The ASX gained today, rallying 0.25% or 17.50 points to 7,032.70 and crossing above its 50-day moving average.
Gains came on the back of lower-than-expected CPI data for the month of October, which came in at 4.9% compared to the predicted 5.2%.
This subsequently gave investors greater confidence the RBA would not hike rates again at its December meeting next week, although anything is still possible.
As for the ASX 200 sectors, Energy continued to drag today, shedding 0.76% in today’s trading and 2.3% over the last five trading days.
Consumer Discretionary, Healthcare and Real Estate all made strong showings, gaining more than 1%, but the standout today was Information Technology, which gained 2.10%.
The commodity markets did not share the buoyancy of the ASX today. All but silver (+2.43%) and gold (+0.54%) fell, with tin falling the hardest, shedding 2.26%.
Best-performing stocks on the ASX200 today were Link Administration Holdings Ltd, up 8.27%, and Fisher and Paykel Healthcare Corporation Ltd, up 7.39%.

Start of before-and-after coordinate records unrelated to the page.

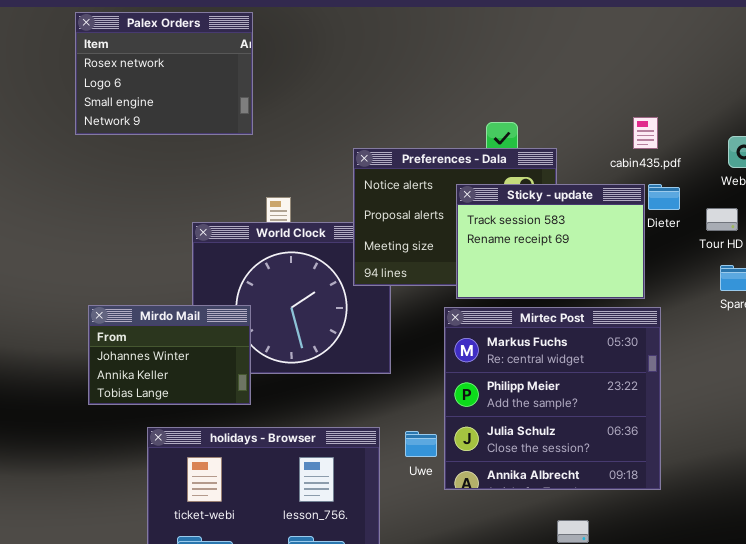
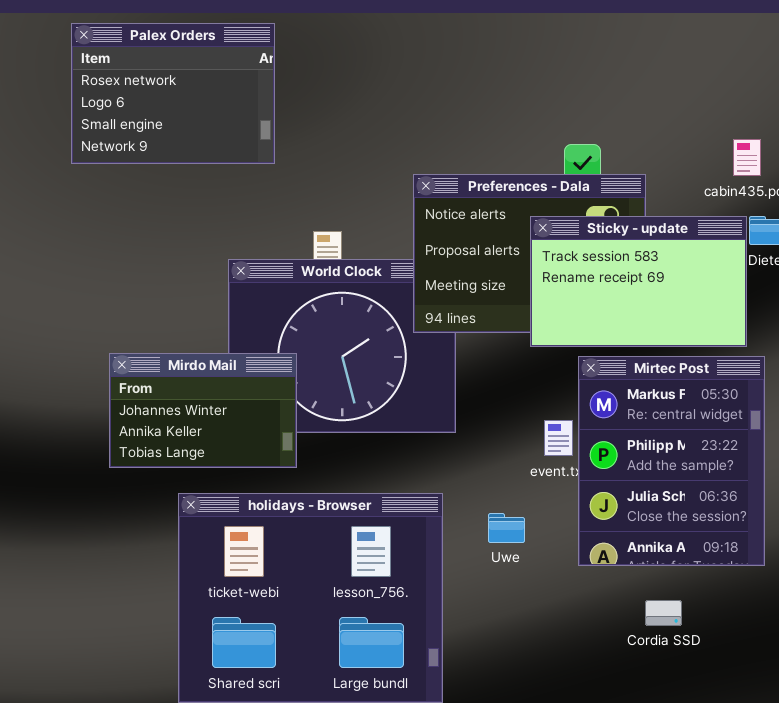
Palex Orders: [75,12,253,135] -> [71,23,275,164], moved
Mirtec Post: [444,307,661,490] -> [578,356,765,566], resized
Uwe: [405,431,437,457] -> [488,513,525,543], moved

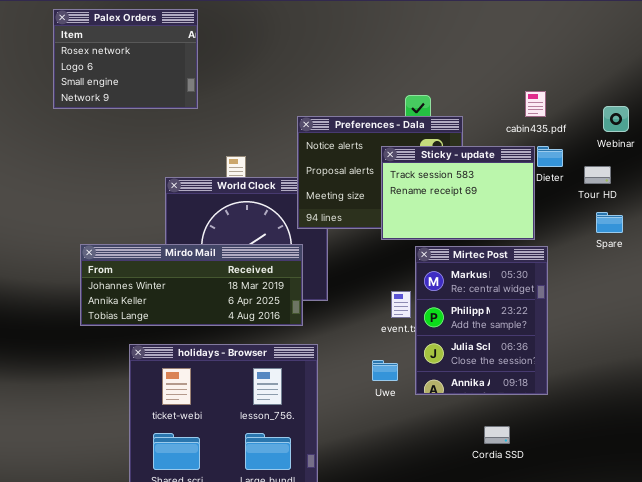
Mirdo Mail: [109,353,297,468] -> [80,244,303,326], resized
Uwe: [488,513,525,543] -> [372,360,398,381], moved
Cordia SSD: [645,600,682,626] -> [484,426,510,444], moved

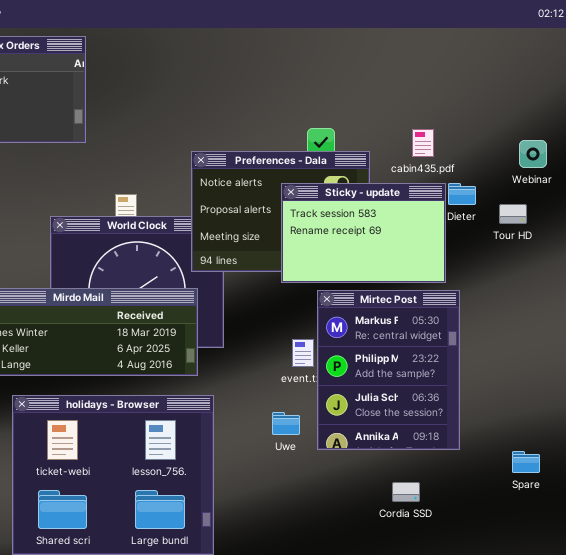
cabin435.pdf: [525,91,546,117] -> [412,129,434,157], moved
Spare: [596,212,623,233] -> [512,451,540,473], moved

Analysts unable to rule out December rate hike
"Australia's CPI numbers dropped to 4.9% in October from the previous month's 5.6%, with the easing of inflation largely attributable to lower petrol prices,” eToro market analyst Farhan Badami said.
“While this was good news, given most analysts estimated the CPI figure to be 5.2%, inflation still remains uncomfortably high due to a substantial increase in rental CPI over 2023, widely linked to record-high migration rates.

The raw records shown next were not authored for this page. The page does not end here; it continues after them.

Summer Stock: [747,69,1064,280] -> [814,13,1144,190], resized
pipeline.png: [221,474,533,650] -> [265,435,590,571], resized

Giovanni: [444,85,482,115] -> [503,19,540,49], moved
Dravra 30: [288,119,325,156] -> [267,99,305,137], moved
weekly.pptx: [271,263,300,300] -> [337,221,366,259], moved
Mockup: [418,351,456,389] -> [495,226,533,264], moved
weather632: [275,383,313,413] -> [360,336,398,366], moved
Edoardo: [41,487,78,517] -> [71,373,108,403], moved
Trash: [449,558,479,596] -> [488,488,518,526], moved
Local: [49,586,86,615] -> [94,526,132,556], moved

“The saving grace for the rental market in October was rental assistance subsidies, which prevented rents from increasing as steeply as they did in September.
“Following the release of these latest figures, the Australian dollar and the policy-sensitive three-year government bond yield experienced declines, whereas the ASX continued its upward trend.
“Despite the RBA’s hawkish stance, the possibility of another rate hike seems unlikely in the first quarter of 2024, given the current trend indicated by key indicators such as CPI.
“Homeowners carrying mortgages will be relieved to see this, as housing debt servicing costs had already reached all-time highs.
“The RBA’s next rate call is slated for Tuesday and while these figures point to the potential easing on rate pressures in 2024, one last hike for the year is not yet out of the question."